Significantly, the foregoing provision in Cap. 49 is quite versatile; its versatility is analytically rooted in the fact that it addresses a plethora of somewhat complex issues in the context of the substantive and adjectival law. Thus, from the standpoint of the substantive law, it clearly clarifies the issue of appeals from the decisions of the Magistrates' Court, concerning summary ejectment proceedings.
And on the framework of the adjectival law, it whirls around the period within which an aggrieved person, against whom a decision is made in the Magistrate Court, can appeal to the High Court of Justice; it also swirls around the fact that, an appeal does not amount to a stay of execution; that a Magistrate is bound to make an order for a stay of execution in every circumstance, wherein an ejected tenant provides security for cost in respect of damage and waste to a rented reality etc.
The question that is to be asked at this state is whether in the contexts of the substantive and adjectival laws, the Plaintiff/Applicant really complied with section 9 of Cap 49, in bringing this action to the High Court of Justice? The answer is certainly no. First, the Plaintiff/Applicant cannot be strictly dubbed as such; for this matter is not properly before this Honourable Court. A litigant can only be a plaintiff, before the High Court of Justice, when he/she begins an action, pursuant to any of the originating processes, contemplated in Order 5 Rule 1 of the HCR 2007. This is not the case in this case. Secondly, the exparte application for a stay of execution, made before the Late Magistrate Cowan; was indeed made in contravention of section 9 of Cap. 49. Thus, it was made with no security for cost, which the said section 9 makes clearly mandatory.

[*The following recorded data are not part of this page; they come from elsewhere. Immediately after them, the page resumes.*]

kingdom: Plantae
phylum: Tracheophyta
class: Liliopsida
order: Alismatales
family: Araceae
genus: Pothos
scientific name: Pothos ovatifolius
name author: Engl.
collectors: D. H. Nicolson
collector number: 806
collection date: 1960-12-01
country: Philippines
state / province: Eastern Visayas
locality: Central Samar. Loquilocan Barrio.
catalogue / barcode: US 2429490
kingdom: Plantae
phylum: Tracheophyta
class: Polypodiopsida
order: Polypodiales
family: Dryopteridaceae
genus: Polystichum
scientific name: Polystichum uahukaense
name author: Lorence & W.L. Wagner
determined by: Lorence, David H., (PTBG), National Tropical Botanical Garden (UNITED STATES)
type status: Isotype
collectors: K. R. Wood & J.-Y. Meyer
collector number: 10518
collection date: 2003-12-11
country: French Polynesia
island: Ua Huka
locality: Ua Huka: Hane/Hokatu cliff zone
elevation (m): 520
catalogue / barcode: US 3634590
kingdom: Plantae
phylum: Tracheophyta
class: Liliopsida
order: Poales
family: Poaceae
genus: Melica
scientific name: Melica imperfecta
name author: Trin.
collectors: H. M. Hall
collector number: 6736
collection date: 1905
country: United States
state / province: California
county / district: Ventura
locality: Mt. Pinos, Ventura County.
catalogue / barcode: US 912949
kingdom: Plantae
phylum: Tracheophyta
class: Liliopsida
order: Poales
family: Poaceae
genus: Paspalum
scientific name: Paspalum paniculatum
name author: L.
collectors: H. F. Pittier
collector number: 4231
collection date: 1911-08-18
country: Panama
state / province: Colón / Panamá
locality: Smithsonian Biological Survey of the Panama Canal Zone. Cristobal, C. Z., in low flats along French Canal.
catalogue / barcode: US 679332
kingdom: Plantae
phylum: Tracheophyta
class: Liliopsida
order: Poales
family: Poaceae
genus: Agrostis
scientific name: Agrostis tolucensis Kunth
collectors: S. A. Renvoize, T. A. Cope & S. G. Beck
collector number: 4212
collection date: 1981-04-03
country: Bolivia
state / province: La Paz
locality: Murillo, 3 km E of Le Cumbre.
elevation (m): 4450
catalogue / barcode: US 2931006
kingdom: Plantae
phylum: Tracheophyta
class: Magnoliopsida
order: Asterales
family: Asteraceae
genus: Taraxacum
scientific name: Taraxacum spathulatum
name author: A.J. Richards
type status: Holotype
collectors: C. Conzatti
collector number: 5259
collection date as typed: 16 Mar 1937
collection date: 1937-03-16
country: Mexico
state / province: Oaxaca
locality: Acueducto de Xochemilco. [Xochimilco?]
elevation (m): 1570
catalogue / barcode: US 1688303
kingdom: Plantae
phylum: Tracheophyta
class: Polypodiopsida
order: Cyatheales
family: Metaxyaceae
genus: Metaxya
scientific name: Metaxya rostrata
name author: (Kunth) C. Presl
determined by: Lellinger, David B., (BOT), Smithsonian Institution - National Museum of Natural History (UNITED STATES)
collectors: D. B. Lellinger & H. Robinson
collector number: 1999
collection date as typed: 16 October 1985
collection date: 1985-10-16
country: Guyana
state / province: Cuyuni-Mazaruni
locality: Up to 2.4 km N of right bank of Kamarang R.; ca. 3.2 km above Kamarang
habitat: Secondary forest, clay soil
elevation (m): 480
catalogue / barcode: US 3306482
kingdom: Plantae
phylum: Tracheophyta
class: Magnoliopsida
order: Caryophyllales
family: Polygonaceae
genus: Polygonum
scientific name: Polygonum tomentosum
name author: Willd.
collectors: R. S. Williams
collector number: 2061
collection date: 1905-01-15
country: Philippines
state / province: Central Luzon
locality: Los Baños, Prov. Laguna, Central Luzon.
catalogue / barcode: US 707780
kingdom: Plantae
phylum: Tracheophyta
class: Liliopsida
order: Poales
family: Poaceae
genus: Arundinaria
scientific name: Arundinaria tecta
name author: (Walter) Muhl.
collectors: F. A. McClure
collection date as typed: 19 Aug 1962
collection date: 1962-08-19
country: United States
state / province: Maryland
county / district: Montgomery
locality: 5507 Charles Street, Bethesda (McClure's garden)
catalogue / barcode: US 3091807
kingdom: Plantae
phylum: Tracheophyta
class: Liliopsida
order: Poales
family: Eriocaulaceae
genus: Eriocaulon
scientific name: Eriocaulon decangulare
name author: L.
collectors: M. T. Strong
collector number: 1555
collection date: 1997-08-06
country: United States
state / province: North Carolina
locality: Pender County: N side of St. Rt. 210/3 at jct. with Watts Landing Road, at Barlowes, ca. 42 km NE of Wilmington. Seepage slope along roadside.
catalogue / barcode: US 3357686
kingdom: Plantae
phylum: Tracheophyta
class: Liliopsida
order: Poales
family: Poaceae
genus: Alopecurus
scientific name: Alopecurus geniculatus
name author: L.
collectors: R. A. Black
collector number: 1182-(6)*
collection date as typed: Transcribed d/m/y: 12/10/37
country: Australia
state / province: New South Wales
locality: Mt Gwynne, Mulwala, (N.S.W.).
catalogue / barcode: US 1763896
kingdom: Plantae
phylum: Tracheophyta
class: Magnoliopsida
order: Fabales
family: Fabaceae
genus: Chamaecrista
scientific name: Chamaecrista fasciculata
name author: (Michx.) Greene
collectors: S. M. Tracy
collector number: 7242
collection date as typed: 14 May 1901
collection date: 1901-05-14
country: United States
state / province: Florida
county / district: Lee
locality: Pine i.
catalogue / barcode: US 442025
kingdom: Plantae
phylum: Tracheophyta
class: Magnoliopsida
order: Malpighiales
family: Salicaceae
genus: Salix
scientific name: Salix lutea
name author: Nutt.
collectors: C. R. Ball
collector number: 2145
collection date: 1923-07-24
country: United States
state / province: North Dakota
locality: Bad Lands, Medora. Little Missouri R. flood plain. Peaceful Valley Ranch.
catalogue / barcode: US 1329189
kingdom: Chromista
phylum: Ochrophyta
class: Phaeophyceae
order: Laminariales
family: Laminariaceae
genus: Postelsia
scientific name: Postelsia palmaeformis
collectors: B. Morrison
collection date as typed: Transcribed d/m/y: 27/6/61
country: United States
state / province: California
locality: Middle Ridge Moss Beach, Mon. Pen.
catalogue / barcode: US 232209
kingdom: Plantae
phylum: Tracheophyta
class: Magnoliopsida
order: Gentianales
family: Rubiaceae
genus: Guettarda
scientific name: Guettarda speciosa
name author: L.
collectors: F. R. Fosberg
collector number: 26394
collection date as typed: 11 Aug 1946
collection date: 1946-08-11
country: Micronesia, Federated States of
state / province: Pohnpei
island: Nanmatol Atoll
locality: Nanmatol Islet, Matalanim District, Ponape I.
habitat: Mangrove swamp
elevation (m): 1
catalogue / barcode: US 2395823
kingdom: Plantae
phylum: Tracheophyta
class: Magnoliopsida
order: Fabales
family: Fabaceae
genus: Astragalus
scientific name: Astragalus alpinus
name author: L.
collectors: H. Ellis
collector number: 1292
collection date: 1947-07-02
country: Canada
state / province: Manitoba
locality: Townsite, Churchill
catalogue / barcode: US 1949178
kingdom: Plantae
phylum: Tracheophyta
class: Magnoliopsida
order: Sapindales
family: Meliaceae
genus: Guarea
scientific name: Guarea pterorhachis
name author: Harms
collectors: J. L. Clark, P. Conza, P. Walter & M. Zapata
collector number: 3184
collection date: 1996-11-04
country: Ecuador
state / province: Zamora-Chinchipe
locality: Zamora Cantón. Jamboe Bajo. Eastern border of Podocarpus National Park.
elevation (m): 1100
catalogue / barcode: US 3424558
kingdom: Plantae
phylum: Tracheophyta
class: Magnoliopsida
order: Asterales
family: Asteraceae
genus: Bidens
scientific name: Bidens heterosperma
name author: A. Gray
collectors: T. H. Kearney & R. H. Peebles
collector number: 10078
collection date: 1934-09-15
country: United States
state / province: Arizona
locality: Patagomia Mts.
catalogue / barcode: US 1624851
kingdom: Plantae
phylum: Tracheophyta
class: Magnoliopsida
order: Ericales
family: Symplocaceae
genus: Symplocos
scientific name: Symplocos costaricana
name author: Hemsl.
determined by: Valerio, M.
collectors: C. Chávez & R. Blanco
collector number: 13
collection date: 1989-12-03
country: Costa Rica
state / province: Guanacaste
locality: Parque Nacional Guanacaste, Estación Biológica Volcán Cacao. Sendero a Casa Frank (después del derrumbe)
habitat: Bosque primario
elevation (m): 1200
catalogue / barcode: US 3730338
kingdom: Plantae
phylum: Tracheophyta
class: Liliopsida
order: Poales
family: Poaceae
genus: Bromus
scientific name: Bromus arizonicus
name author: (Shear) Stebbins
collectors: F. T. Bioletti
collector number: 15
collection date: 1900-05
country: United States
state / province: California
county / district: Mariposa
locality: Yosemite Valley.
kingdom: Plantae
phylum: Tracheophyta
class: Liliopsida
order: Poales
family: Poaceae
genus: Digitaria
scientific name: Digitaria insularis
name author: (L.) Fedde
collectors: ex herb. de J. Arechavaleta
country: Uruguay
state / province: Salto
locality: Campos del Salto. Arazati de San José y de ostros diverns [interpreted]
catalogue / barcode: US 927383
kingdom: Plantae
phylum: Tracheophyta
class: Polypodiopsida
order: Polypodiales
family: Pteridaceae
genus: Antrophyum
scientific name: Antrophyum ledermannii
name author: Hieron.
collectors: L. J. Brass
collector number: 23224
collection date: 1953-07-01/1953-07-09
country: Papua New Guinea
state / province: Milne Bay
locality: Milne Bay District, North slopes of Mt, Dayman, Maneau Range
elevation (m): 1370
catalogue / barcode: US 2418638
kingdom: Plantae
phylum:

Thirdly, there is no record of any documentation of an appeal from the Magistrate Court, concerning this matter, before this Honourable Court. Apart from the fact that, this matter is not procedurally properly placed before this court; it should be borne in mind that an appeal does not amount to a stay of execution. So, would it be prudent for a court of competent jurisdiction to stay the execution of a judgment of a subordinate court in a circumstance wherein that judgment has not been appealed? So, should such an order be made; it would amount to a stay of
execution in futility. Stay of executions are mostly granted, pending appeals; and this instant case has not been appealed at all. Fourthly, as it stands, the eight (8) period contemplated in the said section 9 had long elapsed; so, an appeal can be filed with leave of this Honourable Court, notwithstanding the fact that the statutory period contemplated in the said section 9 has elapsed. Nevertheless, should Counsel for the so-called Plaintiff/Applicant, choose not to appeal the Judgments of Magistrate Cowan, dated 1st July 2019 and 10th February 2020 respectively, he can even file papers in the High Court of Justice, for an order of certiorari to quash the said judgments, if at all Counsel thinks that those Judgments, were made in contradistinction of the law (Cap.49), pursuant to which the orders were made. Meanwhile, on the strength of the foregoing analysis, I unreservedly uphold the preliminary objection; and simultaneously dismiss the application on the ground of procedural incongruity and nullity. I make no order as to cost.